Akooji Badat is one of the taxi drivers at Birstall who is protesting about the reduction in rank space around the market. (10120816)
Akooji Badat is one of the taxi drivers at Birstall who is protesting about the reduction in rank space around the market. (10120816)

TAXI drivers are being warned to be on their guard against thieves using them as unwitting getaway drivers.

Fliers are being posted around taxi offices and mosques to warn drivers about thieves, and asking them to look out for suspicious-looking loot.

The warning comes from Insp Dave Barnett, who said the aim was to stop thieves getting away by road: “Thieves and burglars use many types of transport, but as road policing initiatives are designed to deny criminals the use of the roads, it is becoming riskier for burglars to use their own vehicles.

“Using what appear to be legitimate vehicles with no linked intelligence means that historically taxis and private hire vehicles are less likely to be stopped by the police reacting to the report of a recent burglary.”

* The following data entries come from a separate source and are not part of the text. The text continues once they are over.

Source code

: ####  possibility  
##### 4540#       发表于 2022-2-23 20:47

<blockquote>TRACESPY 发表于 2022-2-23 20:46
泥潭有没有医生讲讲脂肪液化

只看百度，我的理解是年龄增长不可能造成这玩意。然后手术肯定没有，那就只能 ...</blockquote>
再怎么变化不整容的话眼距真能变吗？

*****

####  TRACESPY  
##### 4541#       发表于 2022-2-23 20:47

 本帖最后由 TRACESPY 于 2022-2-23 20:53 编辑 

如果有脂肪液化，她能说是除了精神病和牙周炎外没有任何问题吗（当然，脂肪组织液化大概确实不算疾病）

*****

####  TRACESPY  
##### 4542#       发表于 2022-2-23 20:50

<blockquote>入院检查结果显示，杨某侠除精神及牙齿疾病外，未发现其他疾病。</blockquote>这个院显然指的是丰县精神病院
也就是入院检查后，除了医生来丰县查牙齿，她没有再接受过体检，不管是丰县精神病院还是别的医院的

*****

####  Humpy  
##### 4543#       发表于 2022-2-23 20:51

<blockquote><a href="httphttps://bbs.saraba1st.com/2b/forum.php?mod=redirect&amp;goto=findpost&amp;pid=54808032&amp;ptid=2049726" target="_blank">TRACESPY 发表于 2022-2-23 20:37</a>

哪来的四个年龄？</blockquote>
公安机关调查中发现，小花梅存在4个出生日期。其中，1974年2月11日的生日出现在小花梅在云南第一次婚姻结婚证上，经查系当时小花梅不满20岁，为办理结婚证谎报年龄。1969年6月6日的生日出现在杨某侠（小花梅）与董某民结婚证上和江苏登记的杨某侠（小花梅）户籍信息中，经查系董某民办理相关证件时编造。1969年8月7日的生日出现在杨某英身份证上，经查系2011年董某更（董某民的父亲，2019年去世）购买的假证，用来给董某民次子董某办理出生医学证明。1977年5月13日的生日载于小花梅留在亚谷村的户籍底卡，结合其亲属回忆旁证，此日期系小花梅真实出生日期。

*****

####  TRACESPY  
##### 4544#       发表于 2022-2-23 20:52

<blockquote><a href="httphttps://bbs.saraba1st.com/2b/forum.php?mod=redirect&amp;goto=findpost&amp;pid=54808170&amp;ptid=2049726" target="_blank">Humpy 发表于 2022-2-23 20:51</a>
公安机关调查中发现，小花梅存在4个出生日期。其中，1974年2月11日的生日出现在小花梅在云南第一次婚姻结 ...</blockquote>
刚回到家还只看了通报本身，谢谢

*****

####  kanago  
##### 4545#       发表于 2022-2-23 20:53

Insp Barnett said with the current ‘must-haves’ being small electrical items, such as laptops, iPads, games consoles and smart phones, it was easy for them to conceal them from taxi drivers.

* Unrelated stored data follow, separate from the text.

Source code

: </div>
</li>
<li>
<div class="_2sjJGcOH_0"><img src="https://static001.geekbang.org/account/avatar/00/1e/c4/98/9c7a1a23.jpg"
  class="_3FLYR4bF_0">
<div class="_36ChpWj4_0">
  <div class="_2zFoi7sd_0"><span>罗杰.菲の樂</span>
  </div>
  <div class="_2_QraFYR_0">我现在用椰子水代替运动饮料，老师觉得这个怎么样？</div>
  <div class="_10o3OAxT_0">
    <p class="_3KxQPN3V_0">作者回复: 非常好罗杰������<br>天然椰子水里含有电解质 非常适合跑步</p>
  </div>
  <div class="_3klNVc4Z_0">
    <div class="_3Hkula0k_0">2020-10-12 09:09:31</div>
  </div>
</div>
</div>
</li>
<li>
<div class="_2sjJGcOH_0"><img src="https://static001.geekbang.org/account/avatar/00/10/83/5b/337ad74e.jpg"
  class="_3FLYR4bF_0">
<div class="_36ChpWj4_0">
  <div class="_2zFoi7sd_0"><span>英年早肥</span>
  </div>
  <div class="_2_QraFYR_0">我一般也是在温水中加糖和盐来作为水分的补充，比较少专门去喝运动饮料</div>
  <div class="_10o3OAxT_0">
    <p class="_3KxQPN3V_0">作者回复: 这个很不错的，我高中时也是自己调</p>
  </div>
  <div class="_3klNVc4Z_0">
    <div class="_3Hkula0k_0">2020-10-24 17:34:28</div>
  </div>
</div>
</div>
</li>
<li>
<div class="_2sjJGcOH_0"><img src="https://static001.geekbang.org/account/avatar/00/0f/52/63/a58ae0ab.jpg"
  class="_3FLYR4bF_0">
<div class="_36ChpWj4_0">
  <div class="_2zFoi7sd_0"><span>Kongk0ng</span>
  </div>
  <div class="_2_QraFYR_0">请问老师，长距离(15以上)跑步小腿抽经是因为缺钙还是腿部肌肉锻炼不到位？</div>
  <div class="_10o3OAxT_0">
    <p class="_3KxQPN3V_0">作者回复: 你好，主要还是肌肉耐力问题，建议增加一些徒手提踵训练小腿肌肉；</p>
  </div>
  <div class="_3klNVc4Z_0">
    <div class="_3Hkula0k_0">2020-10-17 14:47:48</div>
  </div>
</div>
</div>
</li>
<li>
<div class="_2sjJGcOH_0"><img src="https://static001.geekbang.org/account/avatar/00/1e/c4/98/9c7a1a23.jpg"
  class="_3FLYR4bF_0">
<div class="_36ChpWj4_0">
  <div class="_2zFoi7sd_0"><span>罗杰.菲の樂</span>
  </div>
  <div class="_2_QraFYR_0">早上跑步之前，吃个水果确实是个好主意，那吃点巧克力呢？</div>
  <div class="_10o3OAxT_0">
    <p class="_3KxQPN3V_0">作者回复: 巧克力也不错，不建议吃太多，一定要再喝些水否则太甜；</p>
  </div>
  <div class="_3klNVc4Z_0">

“Add cash and jewellery to that list and you’ll see how easy it would be to remove large value goods discreetly,” he added.

“I’m also sure that any thief would be able to think of a plausible reason for carrying a large item like an LCD TV, but these are the sort of things we are asking the drivers to look out for and report their suspicions.”

Kirklees Hackney Carriage Association secretary Akooji Badad said it was often easy to spot a thief getting into a taxi, but the trouble was reporting them without putting a driver at risk.

He said: “Crooks are always wanting taxi drivers to transport them. The obvious things we can look out for is the type of baggage they come with, sometimes people put things in the boot we know isn’t their usual furniture.

“Usually we would transport these people, but then report it to the police as soon as we can. Obviously we have to be careful about how they would react if we treated them any differently from a usual customer.”

Insp Barnett said it was important drivers used common sense in reporting suspicious behaviour, and contact the police.